Misconceptions About Online Gambling Taxation
Online gaming has been illegal in the U.S for so long that most people don't understand the rules about its taxation. As the activity becomes legal in more areas, the following misconceptions will need to be addressed more vigorously:
Misconception #1: Illegal Income Needn't Be Taxed
The federal government requires a percentage of all income, whether the money was obtained legally or not, to be paid in taxes. People often try to get away with skipping payment on these taxes. Sometimes they are successful. If a person with illegal gambling income is audited, however, that extra money is likely to be discovered. Penalties and interest would undoubtedly be assessed. Furthermore, if the IRS wanted to press charges for tax evasion, they would have the right to do so. Read how to gamble avoid troubles with the IRS.
Misconception #2: Gambling Income Tax Needn't Be Paid if No Paperwork is Received
Some casinos provide winners with a W-2G form to report their winnings to the government. If a casino fails to provide this document, however, it doesn't mean the winner gets off tax-free.
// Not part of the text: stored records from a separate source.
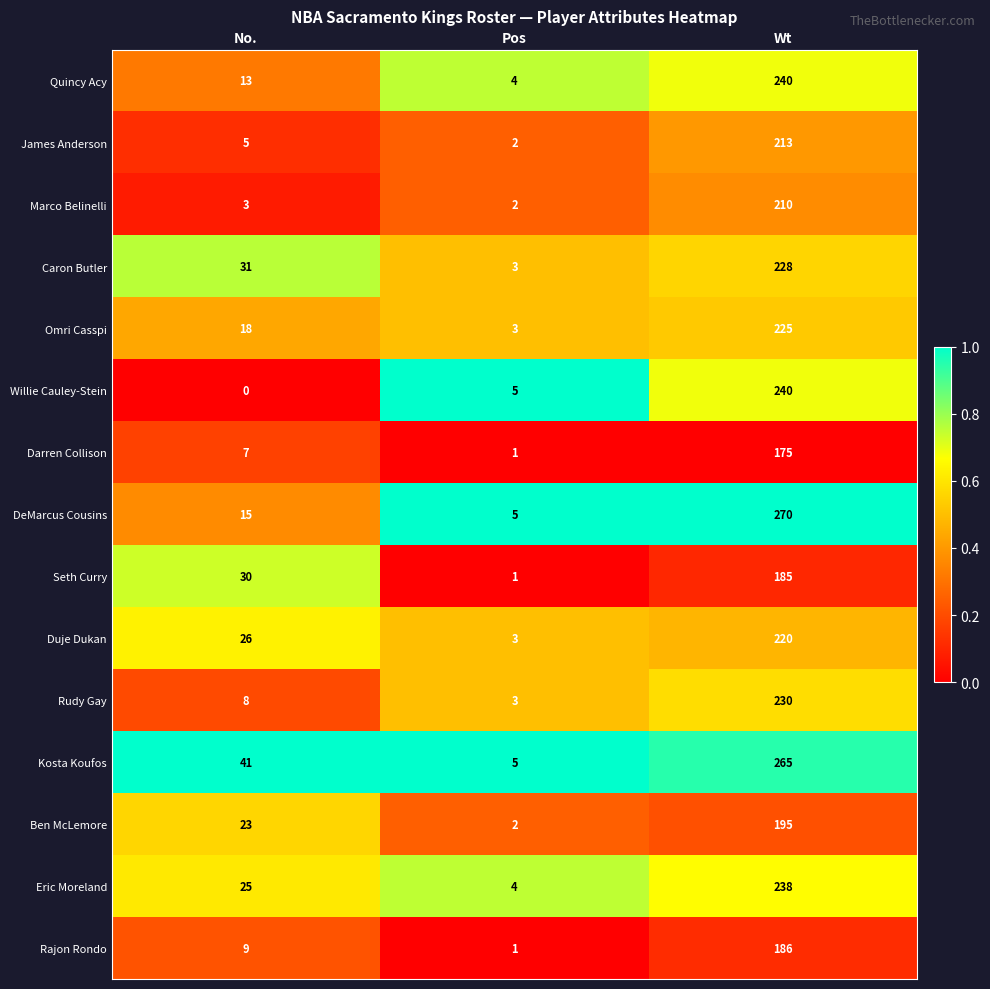

What is the difference between the Darren Collison values at No. and Pos?

6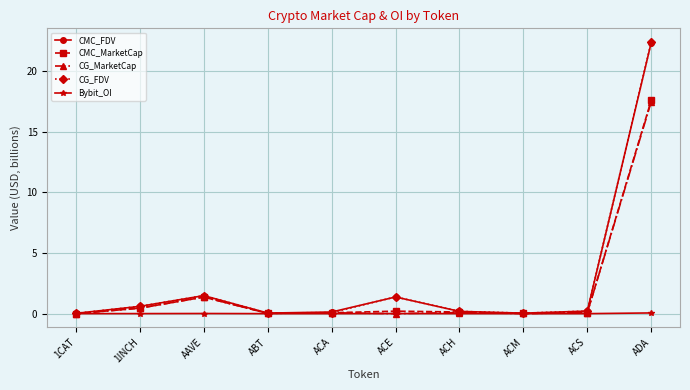

True or false: CMC_MarketCap has more than 1 interior local peaks.

True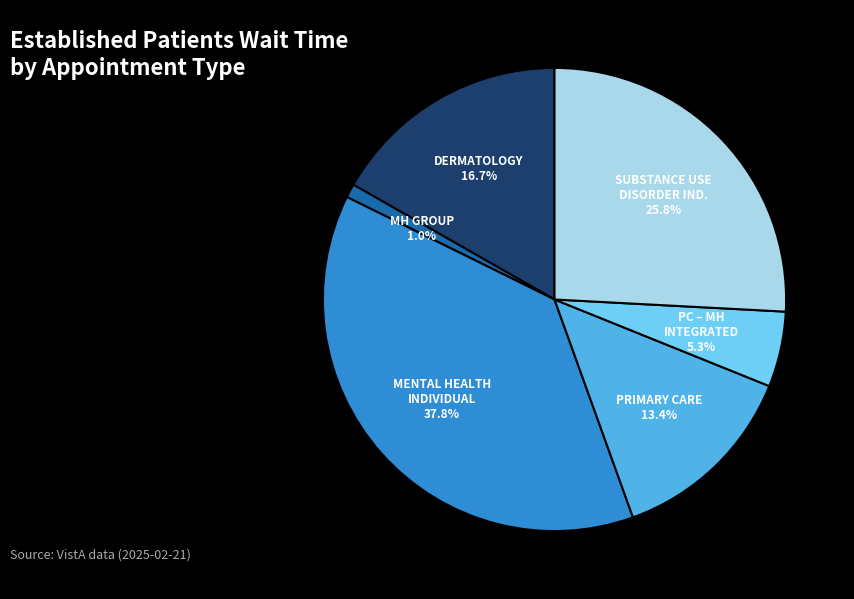

Does any single category account for the majority?

No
In the eyes of the U.S. government, it is the responsibility of each citizen to tabulate gambling income and pay taxes accordingly. To avoid penalties and interest, it behooves gamblers to take personal responsibility for the money they earn while gaming.
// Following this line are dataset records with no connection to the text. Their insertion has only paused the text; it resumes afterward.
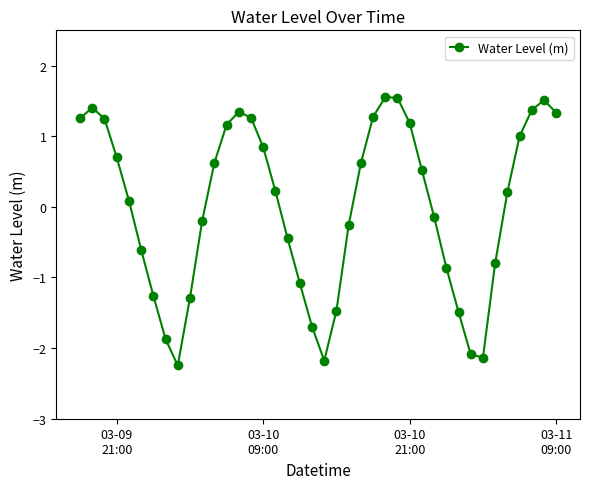

What is the sum of all values?

0.2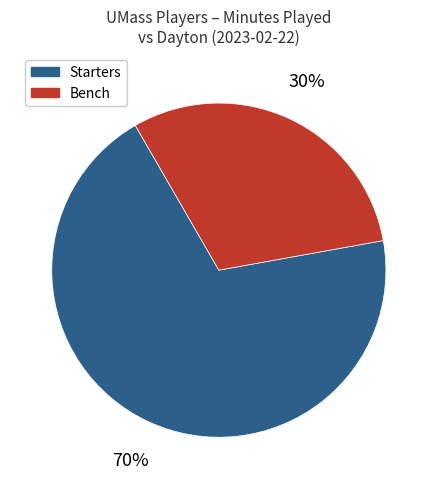

What is the smallest slice in the pie chart?

Bench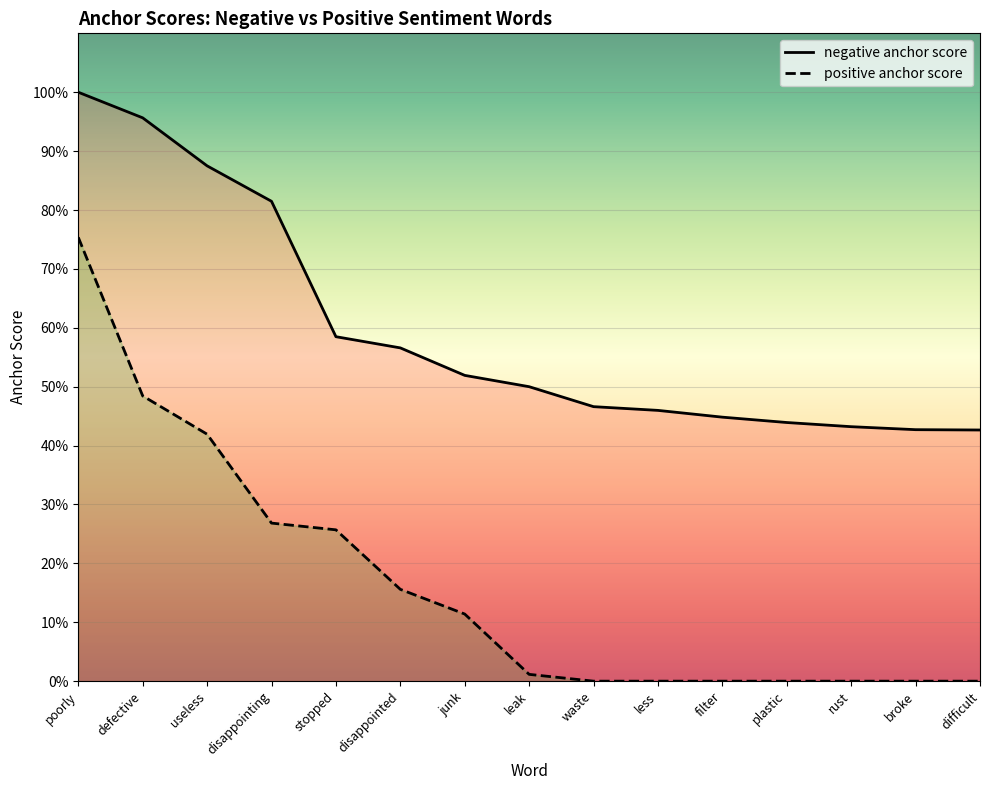

The negative anchor score series shows 0.9 at junk. True or false?

False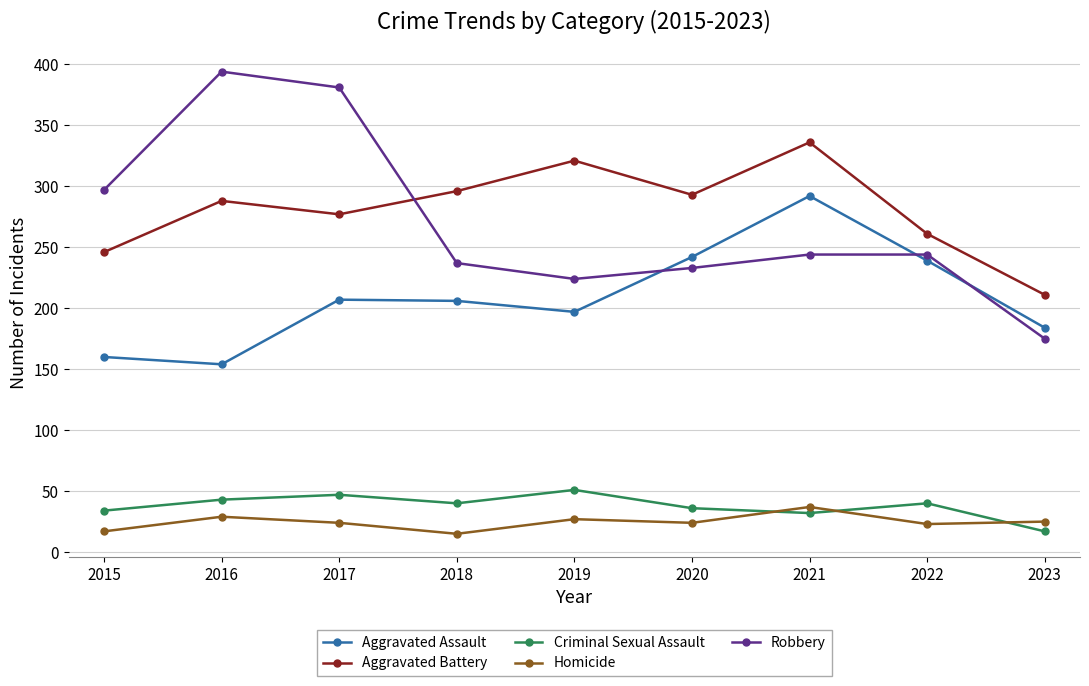

Is the value of Homicide at 2020 greater than the value of Robbery at 2020?

No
Misconception #3: Money Won at Offshore Gambling Sites Needn't Be Taxed
If the U.S. government conducts an audit and discovers that a large sum of money was transmitted to an American bank account from Europe, Asia, or another territory, they're going to ask questions if appropriate taxes weren't also paid. The U.S. tax code states that income from "whatever source derived" must be taxed. This includes online gambling.
Misconception #4: Casual Online Gamblers Don't Need to Keep Records
The U.S. Tax Code requires that gamblers record all wins and losses on a session-by-session basis. This law applies equally to casual bettors who invest 20 dollars here and there and heavy-hitting bettors who wager thousands at a time. Should a casual gambler be audited, session-by-session gambling data would need to be provided.
Misconception #5: It's Acceptable to Pay Taxes on Net Wins Only
Some people think that if they win $10,000 but then lose $8,000, they must only pay tax on their net profit: $2,000. This is not true. Taxes must be paid on the $10,000 won even if most of the money is lost later. If a bettor were to be audited, penalties could be assessed if taxes were only paid on net profit. Note: It is possible to itemize the $8,000 loss as a deduction in the above scenario.
As 2013 draws to a close, it's important for gamblers to make sure their paperwork is in order in the event of an audit. McDermott's new bill would make record-keeping even more essential, both for online gamblers and online casino operators. Even if the Internet Gambling Regulation and Tax Enforcement Act is not passed, however, online gamblers would be wise to stay abreast of changing laws for their own financial protection.